---- — Supportive people
TO THE EDITOR: On July 17, our wife, mother and grandmother, Mary Melhorn, lost her courageous battle with cancer.
Mary was a kind and generous person, always putting the needs of others before her own. I would like to thank all of you who made this journey a little easier: Drs. DeLucas, Piche, Gretz and Astell; the nurses at FitzPatrick Cancer Center, especially Suzy Rock, a trusted friend over the years; the technical folks in radiology and the clerical staff; the nurses on R-5 who took care of her during her three stays; doctors and nurses at the ER; the staff at Meadowbrook rehab; Father Schnob, who comforted us during this most difficult time and for the Mass; Sally Kokes and the Bereavement Committee; Neil Hamilton, Glen Miller and staff at Hamilton Funeral Home; and family and friends who attended the viewing, the funeral Mass and sent flowers and cards.

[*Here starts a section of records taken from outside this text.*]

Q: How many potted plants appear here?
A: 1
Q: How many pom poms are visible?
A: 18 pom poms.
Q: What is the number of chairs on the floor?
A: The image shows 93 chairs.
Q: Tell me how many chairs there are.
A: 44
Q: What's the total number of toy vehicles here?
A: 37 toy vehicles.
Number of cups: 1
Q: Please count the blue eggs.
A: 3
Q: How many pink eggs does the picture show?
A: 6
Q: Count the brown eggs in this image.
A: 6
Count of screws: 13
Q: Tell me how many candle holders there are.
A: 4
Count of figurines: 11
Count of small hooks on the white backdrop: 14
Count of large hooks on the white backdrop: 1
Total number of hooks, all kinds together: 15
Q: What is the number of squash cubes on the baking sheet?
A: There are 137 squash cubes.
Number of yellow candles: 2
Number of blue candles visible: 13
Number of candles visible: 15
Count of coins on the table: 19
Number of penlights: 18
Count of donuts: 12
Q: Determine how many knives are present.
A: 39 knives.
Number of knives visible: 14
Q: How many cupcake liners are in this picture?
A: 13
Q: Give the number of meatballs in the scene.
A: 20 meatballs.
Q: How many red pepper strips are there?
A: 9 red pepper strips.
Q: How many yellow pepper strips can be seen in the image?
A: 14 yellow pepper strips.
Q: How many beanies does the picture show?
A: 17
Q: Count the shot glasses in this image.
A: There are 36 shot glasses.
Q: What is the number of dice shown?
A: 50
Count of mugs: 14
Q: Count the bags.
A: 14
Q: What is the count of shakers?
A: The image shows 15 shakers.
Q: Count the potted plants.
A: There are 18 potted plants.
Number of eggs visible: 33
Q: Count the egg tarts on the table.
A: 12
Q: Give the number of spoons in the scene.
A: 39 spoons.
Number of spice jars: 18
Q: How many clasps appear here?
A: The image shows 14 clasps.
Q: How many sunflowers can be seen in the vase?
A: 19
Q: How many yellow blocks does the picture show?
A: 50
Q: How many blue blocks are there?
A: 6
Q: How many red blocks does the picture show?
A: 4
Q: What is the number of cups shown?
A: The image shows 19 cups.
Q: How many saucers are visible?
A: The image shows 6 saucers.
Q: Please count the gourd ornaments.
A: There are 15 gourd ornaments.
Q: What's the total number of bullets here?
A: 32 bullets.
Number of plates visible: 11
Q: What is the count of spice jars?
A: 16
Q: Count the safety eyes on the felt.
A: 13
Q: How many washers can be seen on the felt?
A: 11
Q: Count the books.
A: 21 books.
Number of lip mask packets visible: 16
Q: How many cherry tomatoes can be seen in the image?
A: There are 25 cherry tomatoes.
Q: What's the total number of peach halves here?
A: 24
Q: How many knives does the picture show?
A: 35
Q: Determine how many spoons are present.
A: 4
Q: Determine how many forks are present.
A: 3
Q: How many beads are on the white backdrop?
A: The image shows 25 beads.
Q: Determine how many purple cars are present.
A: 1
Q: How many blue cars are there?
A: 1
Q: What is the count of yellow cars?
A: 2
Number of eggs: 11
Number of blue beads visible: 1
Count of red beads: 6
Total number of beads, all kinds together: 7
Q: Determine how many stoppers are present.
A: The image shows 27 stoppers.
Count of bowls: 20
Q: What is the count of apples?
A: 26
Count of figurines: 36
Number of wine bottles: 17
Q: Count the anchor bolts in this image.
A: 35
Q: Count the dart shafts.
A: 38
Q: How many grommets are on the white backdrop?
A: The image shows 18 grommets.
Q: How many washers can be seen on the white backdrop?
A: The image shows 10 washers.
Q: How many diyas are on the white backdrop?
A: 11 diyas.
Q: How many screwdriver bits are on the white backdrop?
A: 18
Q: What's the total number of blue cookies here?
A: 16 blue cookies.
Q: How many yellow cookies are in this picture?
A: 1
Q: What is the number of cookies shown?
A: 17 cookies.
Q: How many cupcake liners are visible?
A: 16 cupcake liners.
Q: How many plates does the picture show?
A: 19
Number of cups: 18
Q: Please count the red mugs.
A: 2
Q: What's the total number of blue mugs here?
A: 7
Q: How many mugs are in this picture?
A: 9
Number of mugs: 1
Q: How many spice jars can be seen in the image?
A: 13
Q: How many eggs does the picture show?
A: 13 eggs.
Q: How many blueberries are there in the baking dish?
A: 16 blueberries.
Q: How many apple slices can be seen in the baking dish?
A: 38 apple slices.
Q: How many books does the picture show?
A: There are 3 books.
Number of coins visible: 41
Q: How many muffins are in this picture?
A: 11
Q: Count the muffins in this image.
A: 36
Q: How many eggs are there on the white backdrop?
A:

A special thank you to Theresa Senecal, herself a caregiver, who still managed to visit as often as she could; Julie and her mom, who helped with the meals; and finally, to our children and grandkids, who supported Mary throughout this demanding time: Christina, the oldest, who gave a moving remembrance; Gabrielle, who, as an RN, knew what questions to ask when they needed asking; Robbie, who was our rock in those final last minutes; and Ron, who is more like his mom than anyone.
To the grandkids, Skinny Butt, Slick (aka Jarhead), Olive (Miss Oil) Scooter, Chatter Box and JB. always remember, whenever you look in a mirror, that a little piece of your grandma will be looking back; always make sure she is proud of what she sees.
I did the best I could, Chicken Lady — Sarge.
TO THE EDITOR: Just a letter to compliment the City management in providing an excellent Fourth of July celebration and Mayor’s Cup fireworks.
They were well attended and enjoyed by all ages. The fireworks were superb.
As one who has attended many such celebrations, and mostly have enjoyed sitting on the steps, there are several things that have to be done to maintain pleasant and safe conditions.
Dogs, skateboards and smoking have to be prohibited on City Hall property. Every event has 12-to-16-year-olds sitting on the steps and smoking. Adult smokers are also abusive of their surroundings.
Very young children climb and horse around on the side walls, a very dangerous practice.
People disregard the hand railings and completely block access to those of us who depend upon their use for access. Some resist moving aside but do when confronted.
Within the past few years, I addressed the council by letter of this problem and asked that “No smoking” or “No blocking hand rail” signs be hung on the three rails. Nothing was done. This is a public building, and the elderly, handicapped and all should be considered.
For some reason, even though signs prohibiting dogs and skateboards were displayed, there has been little or no enforcement. That should be corrected for the future.
Please consider having this discussed and implemented.
Also, after the rail disaster in Canada, it is time to find out what the contents of the tankers (PROCOR) and others are. There is daily movement through the city, and if there is any dangerous material being transported through here, it should be addressed.
PHILIP J. GORDON
TO THE EDITOR: Why do we at each Gettysburg anniversary continue to consecrate the Civil War, a war that killed and maimed over a million Americans?
Or should I question, as many have in recent years, whether this war was one of necessity that justified its appalling costs? Was it a “good” war because it destroyed slavery? Did 19th century Americans have to slaughter each other to do that?
The Civil War did not bind the nation back together. Instead, the South became a stagnant backwater, a resentful region that lagged and resisted the nation’s progress — not too unlike the role played by the GOP since 2008.
It’s taken a century and the civil-rights struggle for blacks to achieve legal equality and for the South to emerge from poverty and isolation. Was the war and its immense toll in blood and treasure worth it? No.
Historians may glorify the battles fought, but soldiers told different stories: of being “sprayed by the brains” of men shot in front of them, or hugging the ground and waving white handkerchiefs. This and other scenes of horrible slaughter don’t get much notice during Civil War anniversaries.
Do we plan to honor the anniversaries of the Iraq and Afghanistan wars when, if ever, our total involvement in them ends?